## mathcalculus 2 years ago help help help. Determine the extrema of f(x)= (-4)* x/ x^2+7 below on the given interval (a) on [1,4] The minimum is ?? and the maximum is ?? (b) on [1,5] The minimum is ?? and the maximum is ??

1. mathcalculus

do we use the quadratic formula for this one?

2. mattt9

did you find the derivative?

3. mathcalculus

derivative is 1*x^2+7-2x*(-4)*x/ (x^2+7)^2

4. mathcalculus

from there.. x^2-6x+7/x^4+14x^2+49

5. mathcalculus

then i = to 0

6. mathcalculus

and i'm left with x^2-6x+7

7. mathcalculus

however, i can't factor this... so do i use quadratic formula?

8. mattt9

yeah I did not check your math, however if it is correct then use the quadratic formula.

9. mathcalculus

can you try the problem also?

10. mathcalculus

i want to know if its correct.

11. zepdrix

"derivative is 1*x^2+7-2x*(-4)*x/ (x^2+7)^2" That first term shouldn't be a 1. The derivative of -4x is not 1. I think that should fix it up for you.

12. mathcalculus

yes i must of typed it wrong. but that's exactly what i got here.

13. zepdrix

$\large f'(x)=\frac{\color{royalblue}{(-4)}(x^2+7)-(-4x)\color{royalblue}{(2x)}}{(x^2+7)^2}$

14. mathcalculus

then after..

15. zepdrix

Set it equal to zero, then multiply both sides by the denominator.
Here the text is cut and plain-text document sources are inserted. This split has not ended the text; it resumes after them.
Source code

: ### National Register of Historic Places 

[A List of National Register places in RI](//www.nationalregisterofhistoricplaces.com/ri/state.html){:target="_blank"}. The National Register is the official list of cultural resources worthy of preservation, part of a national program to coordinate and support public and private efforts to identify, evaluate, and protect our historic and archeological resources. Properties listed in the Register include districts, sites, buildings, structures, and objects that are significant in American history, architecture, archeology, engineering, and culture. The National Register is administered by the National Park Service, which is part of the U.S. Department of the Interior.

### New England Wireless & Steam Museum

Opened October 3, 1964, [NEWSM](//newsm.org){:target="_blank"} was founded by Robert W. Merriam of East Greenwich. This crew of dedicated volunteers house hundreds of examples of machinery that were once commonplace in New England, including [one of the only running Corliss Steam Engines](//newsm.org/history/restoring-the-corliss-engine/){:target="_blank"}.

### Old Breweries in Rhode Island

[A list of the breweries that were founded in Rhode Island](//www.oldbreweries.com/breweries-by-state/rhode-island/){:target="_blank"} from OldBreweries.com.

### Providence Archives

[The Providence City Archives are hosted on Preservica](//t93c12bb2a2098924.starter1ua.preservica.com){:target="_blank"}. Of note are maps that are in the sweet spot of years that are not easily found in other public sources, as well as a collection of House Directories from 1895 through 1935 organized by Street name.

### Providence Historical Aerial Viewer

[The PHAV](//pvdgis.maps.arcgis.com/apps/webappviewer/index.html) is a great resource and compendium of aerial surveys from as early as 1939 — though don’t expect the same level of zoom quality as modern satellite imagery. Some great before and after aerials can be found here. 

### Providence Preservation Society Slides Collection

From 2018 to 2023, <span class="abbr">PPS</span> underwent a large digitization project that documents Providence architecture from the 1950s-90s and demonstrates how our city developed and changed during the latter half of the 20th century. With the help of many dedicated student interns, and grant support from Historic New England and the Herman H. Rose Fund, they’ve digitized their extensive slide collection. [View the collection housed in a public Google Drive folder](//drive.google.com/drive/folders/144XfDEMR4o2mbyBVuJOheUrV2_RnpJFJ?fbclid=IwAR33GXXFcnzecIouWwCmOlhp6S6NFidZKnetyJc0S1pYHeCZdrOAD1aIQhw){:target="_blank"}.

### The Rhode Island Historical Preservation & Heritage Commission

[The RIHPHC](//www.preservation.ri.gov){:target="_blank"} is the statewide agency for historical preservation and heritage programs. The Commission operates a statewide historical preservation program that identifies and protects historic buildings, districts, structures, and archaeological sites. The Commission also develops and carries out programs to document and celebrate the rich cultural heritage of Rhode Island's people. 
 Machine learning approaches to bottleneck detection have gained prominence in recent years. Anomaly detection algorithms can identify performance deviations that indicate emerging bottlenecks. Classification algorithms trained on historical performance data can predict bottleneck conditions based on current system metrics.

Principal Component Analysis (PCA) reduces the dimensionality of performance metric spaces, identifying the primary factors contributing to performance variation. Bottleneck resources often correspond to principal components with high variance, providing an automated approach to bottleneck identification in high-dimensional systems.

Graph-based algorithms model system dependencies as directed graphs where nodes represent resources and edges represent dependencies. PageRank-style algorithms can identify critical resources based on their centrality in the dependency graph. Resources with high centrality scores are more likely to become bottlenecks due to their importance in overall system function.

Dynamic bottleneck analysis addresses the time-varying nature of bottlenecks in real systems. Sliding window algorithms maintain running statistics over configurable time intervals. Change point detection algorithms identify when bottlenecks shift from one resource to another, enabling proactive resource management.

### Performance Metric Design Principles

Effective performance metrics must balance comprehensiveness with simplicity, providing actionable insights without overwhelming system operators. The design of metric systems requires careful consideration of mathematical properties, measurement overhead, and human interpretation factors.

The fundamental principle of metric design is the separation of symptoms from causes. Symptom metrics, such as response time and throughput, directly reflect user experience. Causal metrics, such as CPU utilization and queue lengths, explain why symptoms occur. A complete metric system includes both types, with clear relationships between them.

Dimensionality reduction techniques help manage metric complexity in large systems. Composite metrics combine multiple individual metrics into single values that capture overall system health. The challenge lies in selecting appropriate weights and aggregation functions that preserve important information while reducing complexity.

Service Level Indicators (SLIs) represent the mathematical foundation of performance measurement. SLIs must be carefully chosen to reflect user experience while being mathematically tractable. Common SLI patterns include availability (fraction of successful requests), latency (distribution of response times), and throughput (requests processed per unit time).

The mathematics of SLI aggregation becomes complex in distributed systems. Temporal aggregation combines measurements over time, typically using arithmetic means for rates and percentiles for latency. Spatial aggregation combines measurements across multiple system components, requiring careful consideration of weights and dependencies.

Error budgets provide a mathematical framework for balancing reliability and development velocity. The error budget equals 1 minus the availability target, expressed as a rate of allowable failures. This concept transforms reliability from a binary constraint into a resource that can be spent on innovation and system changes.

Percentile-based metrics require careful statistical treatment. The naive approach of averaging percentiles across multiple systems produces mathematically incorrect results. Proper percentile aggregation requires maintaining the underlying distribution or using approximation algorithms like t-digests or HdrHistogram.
Don't do long division or anything silly like that.

16. mathcalculus

yeah i ended up with x^2-6x+7/x^4+14x^2+49

17. mathcalculus

??

18. zepdrix

Sorry website wasn't working...

19. zepdrix

$\large 0=\frac{-4x^2-28+8x^2}{(x^2+7)^2}$Multiplying both sides by the denominator gives us,$\large 0=-4x^2-28+8x^2$ I don't understand how you got the x term in the middle.

20. mathcalculus

how do i get the derivative. can you show me?

21. zepdrix

$\large f(x)=\frac{-4x}{x^2+7}$ Remember the quotient rule, it will tell us to setup the derivative like this,$\large f'(x)=\frac{\color{royalblue}{(-4x)'}(x^2+7)-(-4x)\color{royalblue}{(x^2+7)'}}{(x^2+7)^2}$The blue terms are the ones we need to differentiate.

22. mathcalculus

yeah

23. mathcalculus

according to the quotient rule.

24. zepdrix

Which gives us this,$\large f'(x)=\frac{\color{royalblue}{(-4)}(x^2+7)-(-4x)\color{royalblue}{(2x)}}{(x^2+7)^2}$ Which simplifies to this,$\large f'(x)=\frac{-4x^2-28+8x^2}{(x^2+7)^2}$Right?

25. mathcalculus

oh ok thank u!

26. mathcalculus

then it's 4x^2-28 right?

27. zepdrix

Yes. From there you can find a critical point.

28. mathcalculus

29. mathcalculus

?

30. mathcalculus

@zepdrix

31. mathcalculus

i appreciate your help a lot. i just need time to figure this out... :(

32. zepdrix

Yah that sounds right. So we have a couple steps now. We plug our critical points into the original function, and write down the $$\large f$$ values they produce. Then, plug the end points into the original function, and write down the $$\large f$$ values they produce. Then simply compare the $$\large f$$ values. The largest will be your maximum. The smallest, your minimum.

33. zepdrix

$\large x \in\left[1,4\right]$These are our end points, 1 and 4. The end points of our interval.

34. mathcalculus

is the first critical point: -2 radical 7/7 ?

35. mathcalculus

thats the positive criticla point that i used.

36. mathcalculus

@zepdrix

37. zepdrix

yah that sounds right.

38. mathcalculus

39. mathcalculus

hope it's right :(

40. mathcalculus

are you checking to see if i am doing the problem correct?

41. mathcalculus

42. zepdrix

no the negative root should produce 2sqrt7/7 i think.

43. mathcalculus

?

44. mathcalculus

it's not $\frac{ -2\sqrt{7} }{ 7 }$ ??